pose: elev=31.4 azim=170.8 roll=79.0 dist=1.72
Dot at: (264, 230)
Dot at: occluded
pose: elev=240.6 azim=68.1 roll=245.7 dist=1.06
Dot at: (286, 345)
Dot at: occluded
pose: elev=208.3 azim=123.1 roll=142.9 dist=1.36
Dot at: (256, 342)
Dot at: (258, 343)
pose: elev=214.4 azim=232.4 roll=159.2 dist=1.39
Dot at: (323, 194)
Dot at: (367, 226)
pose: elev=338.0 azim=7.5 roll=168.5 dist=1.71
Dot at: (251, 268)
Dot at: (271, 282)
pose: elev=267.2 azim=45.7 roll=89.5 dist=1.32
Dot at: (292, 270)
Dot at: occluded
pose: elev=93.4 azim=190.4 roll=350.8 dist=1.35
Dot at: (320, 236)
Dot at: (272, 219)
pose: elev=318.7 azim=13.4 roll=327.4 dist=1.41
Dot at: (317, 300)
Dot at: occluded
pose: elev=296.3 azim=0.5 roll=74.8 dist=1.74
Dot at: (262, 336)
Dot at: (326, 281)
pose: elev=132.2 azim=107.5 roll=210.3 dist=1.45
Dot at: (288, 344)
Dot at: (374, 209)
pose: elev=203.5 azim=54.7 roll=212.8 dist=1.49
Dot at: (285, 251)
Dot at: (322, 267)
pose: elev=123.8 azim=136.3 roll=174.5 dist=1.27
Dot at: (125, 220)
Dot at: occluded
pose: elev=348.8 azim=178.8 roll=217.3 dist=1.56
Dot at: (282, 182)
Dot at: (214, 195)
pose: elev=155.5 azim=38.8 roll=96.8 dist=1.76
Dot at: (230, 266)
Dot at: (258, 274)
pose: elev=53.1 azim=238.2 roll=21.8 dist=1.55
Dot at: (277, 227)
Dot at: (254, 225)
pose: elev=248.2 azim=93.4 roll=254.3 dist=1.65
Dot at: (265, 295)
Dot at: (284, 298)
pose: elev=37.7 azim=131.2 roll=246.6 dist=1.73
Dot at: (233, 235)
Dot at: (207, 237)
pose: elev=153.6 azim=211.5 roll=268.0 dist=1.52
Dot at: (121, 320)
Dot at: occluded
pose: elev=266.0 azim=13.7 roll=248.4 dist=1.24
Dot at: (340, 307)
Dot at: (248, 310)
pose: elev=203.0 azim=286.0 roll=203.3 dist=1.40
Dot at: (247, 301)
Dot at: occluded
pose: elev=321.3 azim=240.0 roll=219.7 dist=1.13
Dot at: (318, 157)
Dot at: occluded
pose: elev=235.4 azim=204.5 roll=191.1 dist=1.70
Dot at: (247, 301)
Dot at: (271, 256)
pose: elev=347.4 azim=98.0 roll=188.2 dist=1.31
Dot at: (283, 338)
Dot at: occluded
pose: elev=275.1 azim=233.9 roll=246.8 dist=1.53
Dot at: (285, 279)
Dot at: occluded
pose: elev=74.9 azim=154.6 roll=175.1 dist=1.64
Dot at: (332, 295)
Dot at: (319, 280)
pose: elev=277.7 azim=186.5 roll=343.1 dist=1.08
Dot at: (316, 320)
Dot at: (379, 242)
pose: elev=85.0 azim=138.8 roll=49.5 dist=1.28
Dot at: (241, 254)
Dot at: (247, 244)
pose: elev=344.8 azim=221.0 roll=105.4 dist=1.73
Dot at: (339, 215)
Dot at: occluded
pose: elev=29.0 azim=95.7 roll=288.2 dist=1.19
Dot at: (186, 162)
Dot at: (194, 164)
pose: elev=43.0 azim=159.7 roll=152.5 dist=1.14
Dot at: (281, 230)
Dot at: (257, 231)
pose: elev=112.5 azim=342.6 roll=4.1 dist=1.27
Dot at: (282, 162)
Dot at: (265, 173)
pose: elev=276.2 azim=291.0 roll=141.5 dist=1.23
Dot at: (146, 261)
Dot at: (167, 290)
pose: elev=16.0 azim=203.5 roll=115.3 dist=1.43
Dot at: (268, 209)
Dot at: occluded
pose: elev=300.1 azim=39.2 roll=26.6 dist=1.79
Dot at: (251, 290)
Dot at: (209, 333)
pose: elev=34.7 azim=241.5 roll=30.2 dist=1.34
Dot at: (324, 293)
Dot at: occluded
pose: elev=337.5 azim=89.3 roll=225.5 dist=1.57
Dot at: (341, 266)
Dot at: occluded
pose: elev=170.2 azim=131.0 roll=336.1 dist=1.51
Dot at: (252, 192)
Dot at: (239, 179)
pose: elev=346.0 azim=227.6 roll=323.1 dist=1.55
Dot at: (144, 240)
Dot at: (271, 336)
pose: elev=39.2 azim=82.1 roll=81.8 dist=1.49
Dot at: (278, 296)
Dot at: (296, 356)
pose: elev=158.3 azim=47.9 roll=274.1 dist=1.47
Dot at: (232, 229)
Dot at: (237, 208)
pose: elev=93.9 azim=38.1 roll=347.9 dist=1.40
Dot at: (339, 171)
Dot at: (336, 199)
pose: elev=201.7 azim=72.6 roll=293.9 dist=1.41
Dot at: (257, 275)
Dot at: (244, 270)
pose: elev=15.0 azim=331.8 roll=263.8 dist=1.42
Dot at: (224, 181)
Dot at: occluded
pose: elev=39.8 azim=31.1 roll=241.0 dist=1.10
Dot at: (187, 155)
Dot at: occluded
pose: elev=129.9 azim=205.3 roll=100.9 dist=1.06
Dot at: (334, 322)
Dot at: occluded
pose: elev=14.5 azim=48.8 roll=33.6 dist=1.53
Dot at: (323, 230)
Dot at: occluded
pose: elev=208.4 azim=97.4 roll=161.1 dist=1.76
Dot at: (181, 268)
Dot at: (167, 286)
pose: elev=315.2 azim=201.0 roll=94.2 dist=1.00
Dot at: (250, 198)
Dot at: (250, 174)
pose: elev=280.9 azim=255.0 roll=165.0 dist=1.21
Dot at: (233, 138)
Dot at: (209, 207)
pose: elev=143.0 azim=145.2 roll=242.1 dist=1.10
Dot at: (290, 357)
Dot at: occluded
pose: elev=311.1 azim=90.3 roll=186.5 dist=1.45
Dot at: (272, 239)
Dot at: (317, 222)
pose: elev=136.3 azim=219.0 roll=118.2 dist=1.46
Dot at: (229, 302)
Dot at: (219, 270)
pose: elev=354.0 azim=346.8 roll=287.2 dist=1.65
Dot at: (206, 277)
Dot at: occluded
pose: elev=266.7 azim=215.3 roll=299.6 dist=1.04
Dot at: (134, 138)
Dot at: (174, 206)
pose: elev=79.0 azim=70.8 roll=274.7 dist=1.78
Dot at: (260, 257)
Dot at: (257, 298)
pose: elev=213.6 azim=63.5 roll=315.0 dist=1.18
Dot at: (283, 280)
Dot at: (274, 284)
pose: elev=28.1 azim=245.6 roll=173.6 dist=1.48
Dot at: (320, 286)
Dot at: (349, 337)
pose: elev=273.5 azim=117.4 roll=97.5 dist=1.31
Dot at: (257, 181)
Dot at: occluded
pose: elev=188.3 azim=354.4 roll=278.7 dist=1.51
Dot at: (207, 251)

========================================================================

Write out all of the lines above again, renaming every "pose" to "view" and changing nothing else.

view: elev=31.4 azim=170.8 roll=79.0 dist=1.72
Dot at: (264, 230)
Dot at: occluded
view: elev=240.6 azim=68.1 roll=245.7 dist=1.06
Dot at: (286, 345)
Dot at: occluded
view: elev=208.3 azim=123.1 roll=142.9 dist=1.36
Dot at: (256, 342)
Dot at: (258, 343)
view: elev=214.4 azim=232.4 roll=159.2 dist=1.39
Dot at: (323, 194)
Dot at: (367, 226)
view: elev=338.0 azim=7.5 roll=168.5 dist=1.71
Dot at: (251, 268)
Dot at: (271, 282)
view: elev=267.2 azim=45.7 roll=89.5 dist=1.32
Dot at: (292, 270)
Dot at: occluded
view: elev=93.4 azim=190.4 roll=350.8 dist=1.35
Dot at: (320, 236)
Dot at: (272, 219)
view: elev=318.7 azim=13.4 roll=327.4 dist=1.41
Dot at: (317, 300)
Dot at: occluded
view: elev=296.3 azim=0.5 roll=74.8 dist=1.74
Dot at: (262, 336)
Dot at: (326, 281)
view: elev=132.2 azim=107.5 roll=210.3 dist=1.45
Dot at: (288, 344)
Dot at: (374, 209)
view: elev=203.5 azim=54.7 roll=212.8 dist=1.49
Dot at: (285, 251)
Dot at: (322, 267)
view: elev=123.8 azim=136.3 roll=174.5 dist=1.27
Dot at: (125, 220)
Dot at: occluded
view: elev=348.8 azim=178.8 roll=217.3 dist=1.56
Dot at: (282, 182)
Dot at: (214, 195)
view: elev=155.5 azim=38.8 roll=96.8 dist=1.76
Dot at: (230, 266)
Dot at: (258, 274)
view: elev=53.1 azim=238.2 roll=21.8 dist=1.55
Dot at: (277, 227)
Dot at: (254, 225)
view: elev=248.2 azim=93.4 roll=254.3 dist=1.65
Dot at: (265, 295)
Dot at: (284, 298)
view: elev=37.7 azim=131.2 roll=246.6 dist=1.73
Dot at: (233, 235)
Dot at: (207, 237)
view: elev=153.6 azim=211.5 roll=268.0 dist=1.52
Dot at: (121, 320)
Dot at: occluded
view: elev=266.0 azim=13.7 roll=248.4 dist=1.24
Dot at: (340, 307)
Dot at: (248, 310)
view: elev=203.0 azim=286.0 roll=203.3 dist=1.40
Dot at: (247, 301)
Dot at: occluded
view: elev=321.3 azim=240.0 roll=219.7 dist=1.13
Dot at: (318, 157)
Dot at: occluded
view: elev=235.4 azim=204.5 roll=191.1 dist=1.70
Dot at: (247, 301)
Dot at: (271, 256)
view: elev=347.4 azim=98.0 roll=188.2 dist=1.31
Dot at: (283, 338)
Dot at: occluded
view: elev=275.1 azim=233.9 roll=246.8 dist=1.53
Dot at: (285, 279)
Dot at: occluded
view: elev=74.9 azim=154.6 roll=175.1 dist=1.64
Dot at: (332, 295)
Dot at: (319, 280)
view: elev=277.7 azim=186.5 roll=343.1 dist=1.08
Dot at: (316, 320)
Dot at: (379, 242)
view: elev=85.0 azim=138.8 roll=49.5 dist=1.28
Dot at: (241, 254)
Dot at: (247, 244)
view: elev=344.8 azim=221.0 roll=105.4 dist=1.73
Dot at: (339, 215)
Dot at: occluded
view: elev=29.0 azim=95.7 roll=288.2 dist=1.19
Dot at: (186, 162)
Dot at: (194, 164)
view: elev=43.0 azim=159.7 roll=152.5 dist=1.14
Dot at: (281, 230)
Dot at: (257, 231)
view: elev=112.5 azim=342.6 roll=4.1 dist=1.27
Dot at: (282, 162)
Dot at: (265, 173)
view: elev=276.2 azim=291.0 roll=141.5 dist=1.23
Dot at: (146, 261)
Dot at: (167, 290)
view: elev=16.0 azim=203.5 roll=115.3 dist=1.43
Dot at: (268, 209)
Dot at: occluded
view: elev=300.1 azim=39.2 roll=26.6 dist=1.79
Dot at: (251, 290)
Dot at: (209, 333)
view: elev=34.7 azim=241.5 roll=30.2 dist=1.34
Dot at: (324, 293)
Dot at: occluded
view: elev=337.5 azim=89.3 roll=225.5 dist=1.57
Dot at: (341, 266)
Dot at: occluded
view: elev=170.2 azim=131.0 roll=336.1 dist=1.51
Dot at: (252, 192)
Dot at: (239, 179)
view: elev=346.0 azim=227.6 roll=323.1 dist=1.55
Dot at: (144, 240)
Dot at: (271, 336)
view: elev=39.2 azim=82.1 roll=81.8 dist=1.49
Dot at: (278, 296)
Dot at: (296, 356)
view: elev=158.3 azim=47.9 roll=274.1 dist=1.47
Dot at: (232, 229)
Dot at: (237, 208)
view: elev=93.9 azim=38.1 roll=347.9 dist=1.40
Dot at: (339, 171)
Dot at: (336, 199)
view: elev=201.7 azim=72.6 roll=293.9 dist=1.41
Dot at: (257, 275)
Dot at: (244, 270)
view: elev=15.0 azim=331.8 roll=263.8 dist=1.42
Dot at: (224, 181)
Dot at: occluded
view: elev=39.8 azim=31.1 roll=241.0 dist=1.10
Dot at: (187, 155)
Dot at: occluded
view: elev=129.9 azim=205.3 roll=100.9 dist=1.06
Dot at: (334, 322)
Dot at: occluded
view: elev=14.5 azim=48.8 roll=33.6 dist=1.53
Dot at: (323, 230)
Dot at: occluded
view: elev=208.4 azim=97.4 roll=161.1 dist=1.76
Dot at: (181, 268)
Dot at: (167, 286)
view: elev=315.2 azim=201.0 roll=94.2 dist=1.00
Dot at: (250, 198)
Dot at: (250, 174)
view: elev=280.9 azim=255.0 roll=165.0 dist=1.21
Dot at: (233, 138)
Dot at: (209, 207)
view: elev=143.0 azim=145.2 roll=242.1 dist=1.10
Dot at: (290, 357)
Dot at: occluded
view: elev=311.1 azim=90.3 roll=186.5 dist=1.45
Dot at: (272, 239)
Dot at: (317, 222)
view: elev=136.3 azim=219.0 roll=118.2 dist=1.46
Dot at: (229, 302)
Dot at: (219, 270)
view: elev=354.0 azim=346.8 roll=287.2 dist=1.65
Dot at: (206, 277)
Dot at: occluded
view: elev=266.7 azim=215.3 roll=299.6 dist=1.04
Dot at: (134, 138)
Dot at: (174, 206)
view: elev=79.0 azim=70.8 roll=274.7 dist=1.78
Dot at: (260, 257)
Dot at: (257, 298)
view: elev=213.6 azim=63.5 roll=315.0 dist=1.18
Dot at: (283, 280)
Dot at: (274, 284)
view: elev=28.1 azim=245.6 roll=173.6 dist=1.48
Dot at: (320, 286)
Dot at: (349, 337)
view: elev=273.5 azim=117.4 roll=97.5 dist=1.31
Dot at: (257, 181)
Dot at: occluded
view: elev=188.3 azim=354.4 roll=278.7 dist=1.51
Dot at: (207, 251)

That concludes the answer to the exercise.